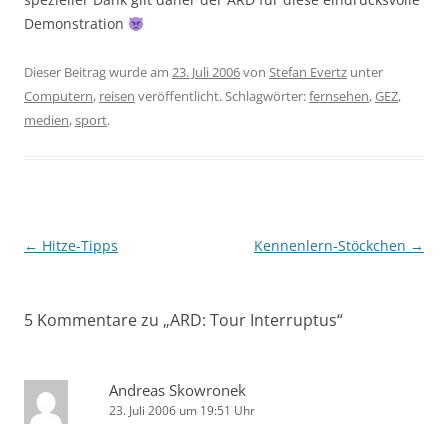
Demonstration
Dieser Beitrag wurde am
23. Juli 2006
von
Stefan Evertz
unter
Computern
,
reisen
veröffentlicht. Schlagwörter:
fernsehen
,
GEZ
,
medien
,
sport
.
Beitragsnavigation
←
Hitze-Tipps
Kennenlern-Stöckchen
→
5 Kommentare zu „
ARD: Tour Interruptus
“
Andreas Skowronek
23. Juli 2006 um 19:51 Uhr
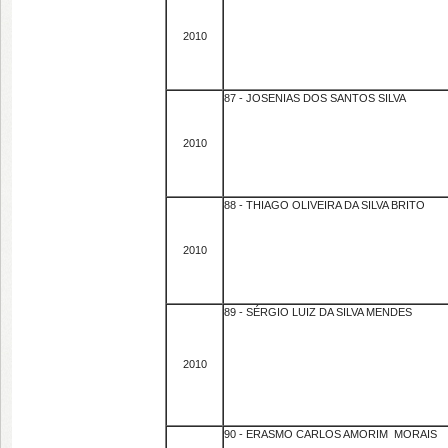
2010
87 - JOSENIAS DOS SANTOS SILVA
2010
88 - THIAGO OLIVEIRA DA SILVA BRITO
2010
89 - SÉRGIO LUIZ DA SILVA MENDES
2010
90 - ERASMO CARLOS AMORIM MORAIS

___

= ASSIGNMENT =
Retype the text read from every row above, line for line and character for character. Leave the pictures out.

= OUTPUT FOR THIS EXERCISE =
Demonstration
Dieser Beitrag wurde am
23. Juli 2006
von
Stefan Evertz
unter
Computern
,
reisen
veröffentlicht. Schlagwörter:
fernsehen
,
GEZ
,
medien
,
sport
.
Beitragsnavigation
←
Hitze-Tipps
Kennenlern-Stöckchen
→
5 Kommentare zu „
ARD: Tour Interruptus
“
Andreas Skowronek
23. Juli 2006 um 19:51 Uhr
2010
87 - JOSENIAS DOS SANTOS SILVA
2010
88 - THIAGO OLIVEIRA DA SILVA BRITO
2010
89 - SÉRGIO LUIZ DA SILVA MENDES
2010
90 - ERASMO CARLOS AMORIM MORAIS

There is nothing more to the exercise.